The "oral tradition" that mr. Giannoukakis stated above, concerns the special melodic phrases I just explained and not the whole second mode scale.
The supporters of 9-12/8-13 theories bypass the problem of the discord with the diatonic intervals by supporting the 9-12/8-13 intervals on... diatonic scales too! According to my opinion (and not only mine) this cannot be accepted at all (well, 12-9-9/12/12-9-9 scale is obviously a diatonic one, but this is which Arabs use today, not a byzantine one -although some times byzantine singers use the 9 neutral tone interval, but this is only an exception and not the main interval of a scale-. Another problem with 9-12 soft chromatic intervals theory is that the major tone (12), cannot be easily accepted as a characteristic interval in a chromatic tetrachord).
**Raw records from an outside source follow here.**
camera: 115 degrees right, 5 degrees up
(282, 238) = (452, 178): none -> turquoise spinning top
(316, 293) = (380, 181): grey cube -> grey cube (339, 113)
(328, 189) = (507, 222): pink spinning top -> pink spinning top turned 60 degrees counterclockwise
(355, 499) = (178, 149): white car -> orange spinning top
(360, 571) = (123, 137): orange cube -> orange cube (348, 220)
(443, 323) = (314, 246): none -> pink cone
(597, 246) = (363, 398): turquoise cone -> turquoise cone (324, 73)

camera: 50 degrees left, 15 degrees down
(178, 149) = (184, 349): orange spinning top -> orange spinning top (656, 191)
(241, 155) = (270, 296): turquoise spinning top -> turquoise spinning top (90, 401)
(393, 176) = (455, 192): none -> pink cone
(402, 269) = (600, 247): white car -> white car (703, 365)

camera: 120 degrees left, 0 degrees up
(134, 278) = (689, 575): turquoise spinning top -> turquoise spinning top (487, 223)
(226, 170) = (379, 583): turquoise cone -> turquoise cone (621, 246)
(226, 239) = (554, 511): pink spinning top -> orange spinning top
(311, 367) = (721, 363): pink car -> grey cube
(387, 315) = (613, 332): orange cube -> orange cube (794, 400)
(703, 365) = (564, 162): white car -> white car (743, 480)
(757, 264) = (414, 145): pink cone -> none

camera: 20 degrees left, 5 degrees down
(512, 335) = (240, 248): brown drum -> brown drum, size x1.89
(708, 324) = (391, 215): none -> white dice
PS The second mode does not usually use below NI intervals. Personally I don't know any psalm that forms a whole tetrachord/pentachord below NI. In this case, theoretically the typical scheme should be applied. More convenient is to put a pthora, to show directly the intervals. The only widely known case of intervals below NI without pthora that I know, is the phrase "Eleison imas" of "Dynamis Syneithismenon", that reaches KE below NI. This is similar melodic phrase with the one I stated above, when you are on VOU and you reach NI without staying on it, but immediately returning on VOU. In this case, you are on NI (natural) and you reach on KE below without staying on it, but immediately returning on NI. It's obviously a trichord scheme where Chrysanthos' intervals must be applied (NI 12 ZO 8 KE, similar to VOU 12 PA 8 NI trichord of the first case). So Chrysanthos' soft chromatic intervals, with a minimum and major tone succession, may not be applied on a whole scale, but they are not useless! This is the more physical way for the voice to sing these specific melodic phrases (older times these phrases were more often). The flat that many writers put on PA when descending and not staying on NI, is not right. (I had thoroughly speaking about the issue of Chrysanthos' soft chromatic intervals on the 4th Musicological Conference of the Institute of Byzantine Musicology, you can find my announcement here, unfortunately in greek only -sorry, I cannot and have not the time to translate the whole document in english language-).